I felt kind of bad about calling Anna Vogelzang at 9:30 (her time) on a Saturday morning.
For one thing, Saturday is pretty much the universal day for sleeping in. But to complicate things more, Vogelzang — who will perform at The Winnebago on Oct. 12 — held the release show for her new album in Los Angeles the night before. But she insists that I am not some kind of monster.
“It’s such a busy time that this really was perfect,” the 34-year-old says with the alertness of someone who didn’t debut an entire album just hours earlier.But Vogelzang is very busy. Besides releasing her seventh full-length, Beacon, she’s also gearing up for a five-day tour that will bring her back to Wisconsin. From 2008-16, Vogelzang was a mainstay of Madison’s music scene. She shepherded a thriving indie folk community and co-founded the annual benefit concert Wintersong. (She’ll be back again in December for that.)
This sense of movement is paramount to Vogelzang’s music. She was born in Boston and lived in Chicago before coming to Madison. Then, she and her family relocated to L.A., but moved back to Chicago in August. Beacon is representative of that nomadic lifestyle — much of it came together in the midst of Vogelzang’s journey west.
“One song I wrote in the transition when I knew I was moving but was still in Madison,” she says. “Another song I wrote as I was moving. And then ‘Beacon’ I actually started when I would go on tour based in Madison, but I finished it once we had moved.”
Midwestern music has a close, familial quality. As photographer Spencer Wells puts it, “People stay inside together… they collaborate and go to various venues and shows, because it’s dark at 5 o’clock and there’s nothing else to do.” In Madison, that community was always close by. But even Vogelzang, a prodigiously talented lyricist, struggled to gain a foothold in her much larger new town. Los Angeles folks are more likely to flake out on coming to shows, she says, which makes it harder to gain traction.
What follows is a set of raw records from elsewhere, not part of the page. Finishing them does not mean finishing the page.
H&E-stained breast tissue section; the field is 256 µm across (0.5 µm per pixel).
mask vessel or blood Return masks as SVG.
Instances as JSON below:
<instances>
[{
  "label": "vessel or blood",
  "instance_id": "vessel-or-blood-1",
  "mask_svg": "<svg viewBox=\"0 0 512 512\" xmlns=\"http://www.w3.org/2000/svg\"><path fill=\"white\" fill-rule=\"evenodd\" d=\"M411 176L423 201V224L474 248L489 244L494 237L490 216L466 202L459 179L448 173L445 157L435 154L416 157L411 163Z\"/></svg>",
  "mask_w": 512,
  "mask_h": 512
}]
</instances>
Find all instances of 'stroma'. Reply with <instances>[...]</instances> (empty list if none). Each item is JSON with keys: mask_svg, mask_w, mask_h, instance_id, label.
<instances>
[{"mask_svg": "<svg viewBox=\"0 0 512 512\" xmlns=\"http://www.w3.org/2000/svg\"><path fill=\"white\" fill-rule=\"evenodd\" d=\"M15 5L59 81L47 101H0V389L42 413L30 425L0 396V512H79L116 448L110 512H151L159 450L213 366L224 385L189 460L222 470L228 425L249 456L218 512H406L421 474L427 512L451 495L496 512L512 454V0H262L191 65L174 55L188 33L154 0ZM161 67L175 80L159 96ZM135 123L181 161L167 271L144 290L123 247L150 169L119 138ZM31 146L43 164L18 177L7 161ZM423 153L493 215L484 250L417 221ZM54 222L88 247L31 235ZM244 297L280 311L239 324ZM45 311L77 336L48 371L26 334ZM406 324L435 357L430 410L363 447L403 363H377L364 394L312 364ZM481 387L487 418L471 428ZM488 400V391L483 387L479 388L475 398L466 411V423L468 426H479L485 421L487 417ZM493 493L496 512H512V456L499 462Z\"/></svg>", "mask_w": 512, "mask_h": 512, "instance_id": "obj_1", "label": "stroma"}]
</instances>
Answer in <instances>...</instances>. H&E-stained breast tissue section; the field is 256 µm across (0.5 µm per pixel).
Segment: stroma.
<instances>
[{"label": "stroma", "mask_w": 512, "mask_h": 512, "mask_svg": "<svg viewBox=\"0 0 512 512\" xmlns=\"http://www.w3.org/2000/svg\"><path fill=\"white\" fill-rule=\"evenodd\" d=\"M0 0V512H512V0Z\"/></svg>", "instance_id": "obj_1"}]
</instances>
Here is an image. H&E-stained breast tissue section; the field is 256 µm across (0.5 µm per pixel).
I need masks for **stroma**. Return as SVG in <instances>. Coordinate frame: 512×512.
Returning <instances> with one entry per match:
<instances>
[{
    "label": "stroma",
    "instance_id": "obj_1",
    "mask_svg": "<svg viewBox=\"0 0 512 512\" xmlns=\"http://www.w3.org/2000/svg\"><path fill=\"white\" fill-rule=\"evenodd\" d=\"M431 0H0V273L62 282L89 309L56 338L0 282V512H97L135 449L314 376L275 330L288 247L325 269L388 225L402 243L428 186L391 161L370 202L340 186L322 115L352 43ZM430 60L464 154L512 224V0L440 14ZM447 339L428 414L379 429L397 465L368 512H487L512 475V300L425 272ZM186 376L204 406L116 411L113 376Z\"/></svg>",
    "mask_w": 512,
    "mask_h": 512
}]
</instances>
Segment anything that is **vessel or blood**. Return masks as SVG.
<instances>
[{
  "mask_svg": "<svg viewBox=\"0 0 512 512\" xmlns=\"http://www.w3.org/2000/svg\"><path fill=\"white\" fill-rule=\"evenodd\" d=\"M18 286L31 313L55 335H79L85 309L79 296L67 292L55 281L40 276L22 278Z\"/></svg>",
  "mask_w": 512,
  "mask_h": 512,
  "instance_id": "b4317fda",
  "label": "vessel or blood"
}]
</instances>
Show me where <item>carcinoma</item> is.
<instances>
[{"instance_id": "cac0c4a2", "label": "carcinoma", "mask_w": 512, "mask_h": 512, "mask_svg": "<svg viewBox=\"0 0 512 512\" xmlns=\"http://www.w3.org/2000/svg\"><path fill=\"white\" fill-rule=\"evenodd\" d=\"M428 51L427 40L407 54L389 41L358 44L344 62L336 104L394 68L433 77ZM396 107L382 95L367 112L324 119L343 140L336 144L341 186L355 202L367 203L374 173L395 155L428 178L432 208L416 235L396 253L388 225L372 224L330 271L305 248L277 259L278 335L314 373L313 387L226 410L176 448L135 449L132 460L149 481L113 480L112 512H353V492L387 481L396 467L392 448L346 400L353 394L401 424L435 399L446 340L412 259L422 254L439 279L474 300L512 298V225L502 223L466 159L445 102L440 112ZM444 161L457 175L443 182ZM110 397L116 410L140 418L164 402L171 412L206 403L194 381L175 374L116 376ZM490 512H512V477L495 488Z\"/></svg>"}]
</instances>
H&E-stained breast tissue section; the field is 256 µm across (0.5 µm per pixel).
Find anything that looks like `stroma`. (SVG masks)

“You’re able to make change and make waves with the help of your fellow musicians in Madison. It’s something that I love,” she says. “That is actually something that I had just started to break into in L.A. as well.”
But soon she started a popular songwriters’ group and found a residency. From there, she met the cast of musicians who helped create Beacon. Among them was producer Tyler Chester, a multi-instrumentalist who’s played with everyone from Andrew Bird to Mandy Moore. With Chester, Vogelzang would zero in on a version of folk-rock more attuned to Laurel Canyon than central Wisconsin.
“The choices on the record are things that I wouldn’t necessarily have intuited,” she says of working with Chester. “We found the sound together.”
“Bigger than all of us”
If Vogelzang’s goal was to create a supportive environment, she’s achieved it tenfold in Madison. Since 2012, for example, Wintersong has provided an outlet for some of the area’s best musicians and served as a fundraiser for Second Harvest. For Vogelzang, it’s a testament to the power of like-minded people who genuinely care.
“When I think about the Madison music scene, I think about that group of people and how we were able to create this event that was bigger than all of us individually.”
Searching for something larger than oneself is a recurring theme for Vogelzang. She finds friends easily, and her songs are built around arrangements so intimate you feel like you’re in the studio with her. But with Beacon, she’s created an album with a scope as big as its heart.